Anne Marie Fox was given by Warner Bros.

Warner Bros. had a number of old-school studio programmers, including The Kitchen, Blinded By the Light, and The Way Back. The Will Smith-led tennis biopic on the pay per view channel, which was watched by over three million households, is a good example of the films which do well on the pay per view channel. Kong, Dune, The Conjuring 3, etc. are the ones that do well at the box office. It is possible that Malignant was found over the 31 day window.

It is not like everyone went to In the Heights on opening weekend of HBO Max. The Many Saints of Newark juiced interest in The Sopranos and was a down payment on David Chase making a Sopranos prequel show, but not every studio is playing such a long game. You can argue that something is amiss in WB marketing these films, but they are also the only studio still releasing movies like Reminiscence or Those Who Wish Me Dead on the regular in wide theatrical release. If you don't come, they will stop building it because they aren't a charity.

'King Richard'

The picture is from Warner Bros.

King Richard stumbled this weekend with $5.7 million despite strong reviews and Will Smith's presence, and plenty of free media.

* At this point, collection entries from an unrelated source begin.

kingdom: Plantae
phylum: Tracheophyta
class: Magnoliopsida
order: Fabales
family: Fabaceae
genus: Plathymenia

The film earned an A from Cinemascore and will hopefully stick around through Thanksgiving and into Christmas, but legs can only do so much when you open below $6 million. The audiences didn't care that WB sold the hell out of this one. If King Richard had a strong box office, it would have pushed it to the front of the Best Picture race.

King Richard opened in line with other films, but below the likes of Focus and Concussion. Next time you read a post about Smith needing a new agent, remember that he signed on for Aladdin 2, Independence Day 3, Bright 2, Men in Black 5, Bad Boys 4Ever, and Deadshot. Smith has been making non-franchise films for the last decade. The new normal has audiences barely seeing anything outside of the nostalgia franchise comfort zone. Smith pushed a true-life drama about economic mobility to $300 million worldwide. The marketplace is more important than the movie star, that he couldn't open King Richard to $10 million is clear.
'C'mon C'mon'

A 24.

C'mon C'mon was released by A 24. The well-reviewed movie, starring Joaquin Phoenix as a journalist who takes care of his nephew while on a cross-country trip, earned $134,700 this weekend, giving it a robust $26,889 per-theater average. That is the biggest per-theater average of the so-called pandemic era, ahead of even The French Dispatch. The Wes Anderson charmer has a current domestic and worldwide sales of $32 million. Spencer has earned $6.1 million in 17 days, while Belfast has earned $3.5 million in ten days. The Lady Gaga/Adam Driver melodrama opens over Thanksgiving, and all hopes are with the House of Gucci.